Don’t tick ‘racist’ box
INDIANS and coloureds have been urged to choose “African” or not to tick any box which asks for their racial identity when filling out forms, including those for jobs or in the government’s national census currently under way.
Glen Snyman from the organisation, People Against Race Classification, appeared before a parliamentary committee in Cape Town recently after a 10-year crusade to have his race changed from coloured to African.
Parliament’s select committee on petitions and executive undertakings invited Snyman to explain why he had petitioned it to have all references to race, and the word “coloured” in particular, to be removed from government forms, private institutions and the Employment Equity Act.
Snyman, a teacher, told POST that since childhood he was ridiculed for being coloured and accused of not having a distinct culture or identity.
However, when people who were classified as coloured succeeded on a national or international level, they were described as black.
This was confusing and hurtful and encouraged him to explore his family history, said Snyman.
He discovered that his great-grandmother was a member of the Khoisan community and now he proudly identified as such and even learnt their language.
“We must be allowed to self-identify. We can't let other people tell us who we are,” he said.
Indians should also not be punished through racial classification, because they arrived in South Africa as slaves and most had never lived or visited that country, which made them African, he said.
In terms of black economic empowerment (BEE), Snyman suggested that the government make use of a poverty barometer, rather than race to empower South Africans.
Zolani Mkiva, the chairperson of the parliamentary committee, invited the SA Human Rights Commission as well as the ministers of home affairs, labour, and arts and culture to the meeting with Snyman.
Following this, Mkiva recommended all communities have a say in the matter because it would be wrong for Parliament to make a blanket decision.
“We are calling for a national dialogue to discuss whether people should still be classified as Indian or coloured.”
Mkiva also proposed that official forms be changed to reflect culture not race, and said it was not wrong for people to choose what they wanted to be called.
Snyman was previously hauled before the Labour Court by the Western Cape Education Department for fraud and dishonesty when he ticked the “African” box on a job application.
Charges were later dropped and the department acknowledged his right to do so.
Snyman’s call for race classification to be dropped was supported by Eric Apelgren, a Durban anti-apartheid activist and public servant.

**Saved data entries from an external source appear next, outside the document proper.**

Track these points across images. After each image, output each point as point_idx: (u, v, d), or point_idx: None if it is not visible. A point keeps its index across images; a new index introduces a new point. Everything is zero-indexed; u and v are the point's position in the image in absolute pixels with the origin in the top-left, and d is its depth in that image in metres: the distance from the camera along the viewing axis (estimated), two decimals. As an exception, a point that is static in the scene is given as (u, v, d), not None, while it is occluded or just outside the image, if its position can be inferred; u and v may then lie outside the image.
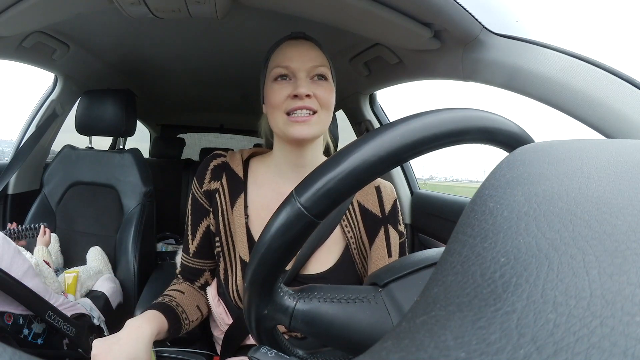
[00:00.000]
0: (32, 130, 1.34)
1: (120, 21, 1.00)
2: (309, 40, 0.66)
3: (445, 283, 0.15)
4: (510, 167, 0.20)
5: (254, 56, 1.19)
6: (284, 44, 0.65)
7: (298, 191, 0.29)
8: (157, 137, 2.67)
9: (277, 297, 0.34)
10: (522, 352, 0.11)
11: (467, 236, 0.17)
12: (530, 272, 0.13)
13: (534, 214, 0.16)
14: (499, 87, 0.69)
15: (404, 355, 0.13)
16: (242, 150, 0.75)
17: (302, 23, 0.76)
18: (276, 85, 0.63)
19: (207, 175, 0.70)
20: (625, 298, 0.11)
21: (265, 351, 0.37)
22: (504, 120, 0.30)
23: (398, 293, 0.34)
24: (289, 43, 0.65)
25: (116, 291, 1.15)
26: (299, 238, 0.30)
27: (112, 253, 1.27)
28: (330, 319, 0.33)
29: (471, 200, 0.19)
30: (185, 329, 0.66)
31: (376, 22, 0.74)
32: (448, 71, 0.82)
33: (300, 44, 0.65)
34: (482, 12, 0.67)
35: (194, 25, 1.05)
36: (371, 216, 0.68)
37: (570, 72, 0.59)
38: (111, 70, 1.46)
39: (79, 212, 1.31)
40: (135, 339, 0.53)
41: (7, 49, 0.99)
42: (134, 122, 1.39)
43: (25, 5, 0.75)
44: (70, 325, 0.89)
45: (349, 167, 0.28)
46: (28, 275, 0.84)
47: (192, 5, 0.74)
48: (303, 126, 0.61)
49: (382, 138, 0.28)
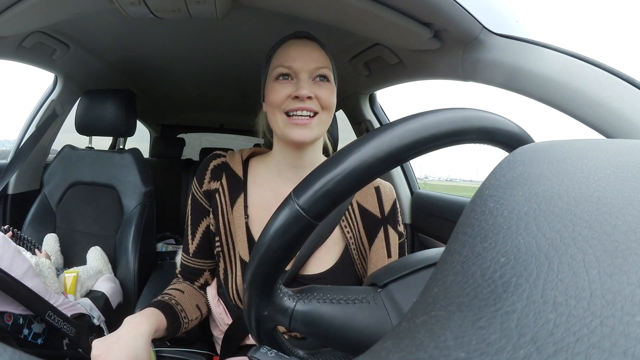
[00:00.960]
0: (32, 130, 1.34)
1: (120, 21, 1.00)
2: (313, 40, 0.66)
3: (445, 283, 0.15)
4: (510, 167, 0.20)
5: (254, 56, 1.19)
6: (287, 43, 0.65)
7: (296, 193, 0.29)
8: (157, 137, 2.67)
9: (276, 298, 0.34)
10: (522, 352, 0.11)
11: (467, 236, 0.17)
12: (530, 272, 0.13)
13: (534, 214, 0.16)
14: (499, 87, 0.69)
15: (404, 355, 0.13)
16: (241, 150, 0.75)
17: (302, 23, 0.76)
18: (277, 84, 0.63)
19: (207, 175, 0.70)
20: (625, 298, 0.11)
21: (265, 351, 0.37)
22: (503, 120, 0.30)
23: (397, 293, 0.34)
24: (293, 42, 0.65)
25: (116, 291, 1.15)
26: (297, 239, 0.30)
27: (112, 253, 1.27)
28: (329, 319, 0.33)
29: (471, 200, 0.19)
30: (185, 327, 0.66)
31: (376, 22, 0.74)
32: (448, 71, 0.82)
33: (304, 43, 0.64)
34: (482, 12, 0.67)
35: (194, 25, 1.05)
36: (371, 217, 0.68)
37: (570, 72, 0.59)
38: (111, 70, 1.46)
39: (79, 212, 1.31)
40: (134, 337, 0.52)
41: (7, 49, 0.99)
42: (134, 122, 1.39)
43: (25, 5, 0.75)
44: (70, 325, 0.89)
45: (347, 168, 0.28)
46: (28, 275, 0.84)
47: (192, 5, 0.74)
48: (303, 129, 0.61)
49: (381, 139, 0.28)
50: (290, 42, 0.65)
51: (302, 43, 0.64)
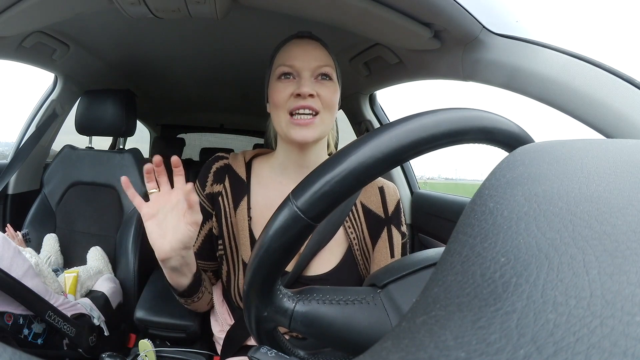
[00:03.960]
0: (32, 130, 1.34)
1: (120, 21, 1.00)
2: (315, 39, 0.66)
3: (445, 283, 0.15)
4: (510, 167, 0.20)
5: (254, 56, 1.19)
6: (289, 43, 0.65)
7: (295, 194, 0.29)
8: (157, 137, 2.67)
9: (276, 299, 0.34)
10: (522, 352, 0.11)
11: (467, 236, 0.17)
12: (530, 272, 0.13)
13: (534, 214, 0.16)
14: (499, 87, 0.69)
15: (404, 356, 0.13)
16: (244, 152, 0.74)
17: (302, 23, 0.76)
18: (280, 83, 0.62)
19: (210, 178, 0.70)
20: (625, 298, 0.11)
21: (265, 351, 0.37)
22: (503, 120, 0.30)
23: (397, 294, 0.34)
24: (295, 42, 0.65)
25: (116, 291, 1.15)
26: (296, 241, 0.30)
27: (112, 253, 1.27)
28: (329, 320, 0.33)
29: (471, 200, 0.19)
30: (198, 296, 0.68)
31: (376, 22, 0.74)
32: (448, 71, 0.82)
33: (306, 43, 0.64)
34: (482, 12, 0.67)
35: (194, 25, 1.05)
36: (374, 217, 0.68)
37: (570, 72, 0.59)
38: (111, 70, 1.46)
39: (79, 212, 1.31)
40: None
41: (7, 49, 0.99)
42: (134, 122, 1.39)
43: (25, 5, 0.75)
44: (70, 325, 0.89)
45: (345, 169, 0.27)
46: (28, 275, 0.84)
47: (192, 5, 0.74)
48: (305, 129, 0.60)
49: (379, 139, 0.28)
50: (292, 41, 0.65)
51: (304, 42, 0.65)
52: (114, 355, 0.74)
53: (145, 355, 0.81)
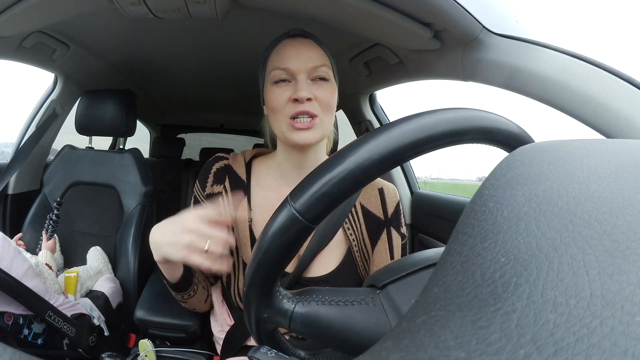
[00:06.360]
0: (32, 130, 1.34)
1: (120, 21, 1.00)
2: (309, 37, 0.64)
3: (445, 283, 0.15)
4: (510, 167, 0.20)
5: (254, 56, 1.19)
6: (282, 43, 0.63)
7: (293, 196, 0.29)
8: (157, 137, 2.67)
9: (275, 300, 0.34)
10: (522, 352, 0.11)
11: (467, 236, 0.17)
12: (530, 272, 0.13)
13: (534, 214, 0.16)
14: (499, 87, 0.69)
15: (403, 355, 0.13)
16: (244, 152, 0.74)
17: (302, 23, 0.76)
18: (276, 88, 0.61)
19: (210, 178, 0.70)
20: (625, 298, 0.11)
21: (265, 351, 0.37)
22: (503, 120, 0.30)
23: (396, 295, 0.34)
24: (288, 42, 0.63)
25: (116, 291, 1.15)
26: (294, 243, 0.30)
27: (112, 253, 1.27)
28: (328, 321, 0.33)
29: (471, 200, 0.19)
30: (194, 289, 0.67)
31: (376, 22, 0.74)
32: (448, 71, 0.82)
33: (300, 42, 0.62)
34: (482, 12, 0.67)
35: (194, 25, 1.05)
36: (374, 218, 0.68)
37: (570, 72, 0.59)
38: (111, 70, 1.46)
39: (79, 212, 1.31)
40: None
41: (7, 49, 0.99)
42: (134, 122, 1.39)
43: (25, 5, 0.75)
44: (70, 325, 0.89)
45: (343, 170, 0.27)
46: (28, 275, 0.84)
47: (192, 5, 0.74)
48: (306, 132, 0.59)
49: (378, 140, 0.28)
50: (285, 41, 0.63)
51: (297, 42, 0.62)
52: (114, 355, 0.74)
53: (145, 355, 0.81)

He said it was an important discussion because classification was always used to divide and rule communities, especially coloureds.
When forced to do so he always ticked the “other” box or none of them if this was not available.
Apelgren has Zulu/Swedish heritage from his father’s side and Zulu/English from his mom, and although he was brought up Catholic, he was taught to honour traditional customs and herbs.
He said coloured people were always marginalised, before and after democracy, and this had led to mental health and criminal problems in the community.
“Some people cling on to their classification as coloured because it is the only feeling of identity that they have,” he said.
Equity, BEE and affirmative action were noble, but officials and politicians had corrupted this to benefit their girlfriends and family, he said.
Dr Wendy Isaacs-Martin, a political analyst, said racial categories should be scrapped because they no longer served a cause other than for statistical purposes.
However, she said Snyman’s call to have coloureds recategorised would be a challenge because the group was not unified on any level.
“In 1948 it was decided with the census that anyone who looked mixed, or were perceived to have associated with non-white groups, were classified as coloured.
“So whites, Chinese, Indians, Javanese-Malays and indigenous groups such as the Khoi, San and Nama were all lumped together at the discretion of the census takers who were exclusively white.”
She said in the decades since then the National Party sought to give Indians and Chinese their own categories in order to divide the large group which was “numerically problematic” for the party.